Your reply must contain the full listing below, reproduced exactly, but no pictures.
:: Data for this exercise ::
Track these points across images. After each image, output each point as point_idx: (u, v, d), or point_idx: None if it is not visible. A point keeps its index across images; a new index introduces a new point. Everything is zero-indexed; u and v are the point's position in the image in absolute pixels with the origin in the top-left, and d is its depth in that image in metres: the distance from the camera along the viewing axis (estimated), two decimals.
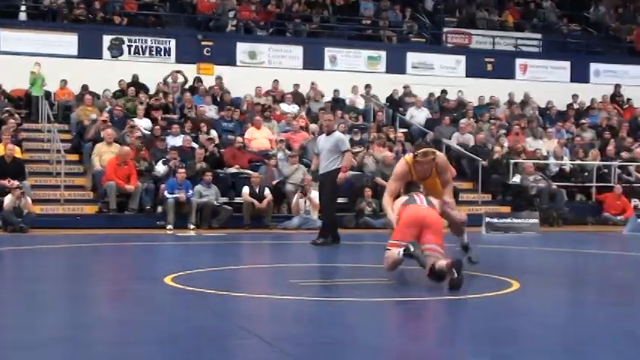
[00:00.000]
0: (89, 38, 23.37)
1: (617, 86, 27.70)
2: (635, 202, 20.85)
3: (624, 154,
:::
* Output of the exercise *
Track these points across images. After each image, output each point as point_idx: (u, v, d), or point_idx: None if it is not visible. A point keeps its index across images; a new index introduces a new point. Everything is zero-indexed; u and v are the point's position in the image in absolute pixels with the origin in the top-left, and d is its depth in that image in metres: the distance from the camera along the viewing axis (estimated), two decimals.
[00:00.000]
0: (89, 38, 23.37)
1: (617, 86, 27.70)
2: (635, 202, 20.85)
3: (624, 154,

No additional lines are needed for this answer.